SARA's State Procedural Reform: Reading CTS v. Waldburger through Canons of Statutory Interpretation
45 Texas Environmental Law Journal 167 (2015)
47 Pages Posted: 16 Jun 2014 Last revised: 14 Aug 2015
Date Written: June 15, 2014
Abstract
This Article takes Justice Antonin Scalia and Professor Bryan A. Garner’s 2012 treatise Reading Law seriously by showing how the Supreme Court applied (or failed to apply) its canons of statutory interpretation in a recent decision evaluating a preemptive provision of the Comprehensive Environmental Response, Compensation, and Liability Act ("CERCLA" or "Superfund") – CTS v. Waldburger. Justice Kennedy applied several semantic and contextual canons: the Ordinary-Meaning Canon, the Fixed-Meaning Canon, the Whole-Text Canon, and the Harmonious Reading Canon. As important, the Court plainly rejected a principle which Reading Law calls a "falsity": the false notion that remedial statutes should be liberally construed. The Court then divided over the potential applicability of a government-structuring canon: the Presumption Against Federal Preemption. Four members of the Court refused to apply the canon, instead following its narrower definition found in Reading Law. The Court concluded that CERCLA’s preemptive provision did not repeal state law statutes of repose.

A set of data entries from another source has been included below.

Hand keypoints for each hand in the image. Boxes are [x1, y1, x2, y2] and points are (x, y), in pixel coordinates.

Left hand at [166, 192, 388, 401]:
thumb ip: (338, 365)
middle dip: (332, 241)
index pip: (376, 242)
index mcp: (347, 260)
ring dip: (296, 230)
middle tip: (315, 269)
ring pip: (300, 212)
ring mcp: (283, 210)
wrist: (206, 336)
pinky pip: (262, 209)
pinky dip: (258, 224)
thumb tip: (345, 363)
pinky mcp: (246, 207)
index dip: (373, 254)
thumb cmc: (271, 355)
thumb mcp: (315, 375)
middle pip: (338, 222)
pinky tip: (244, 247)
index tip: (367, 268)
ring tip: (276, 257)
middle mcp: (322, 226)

The Article then further examines the same statute using two canons not relied on by the Supreme Court in Waldburger: (1) The Presumption Against Retroactivity and (2) The Constitutional-Doubt Canon. These canons also point toward a narrow – but distinct – construction – that the CERCLA statute only preempts statutes of limitation that affect only a remedy, not a right. Even this alternative narrower construction, however, fails to eliminate constitutional questions regarding Section 9658 under principles of federalism.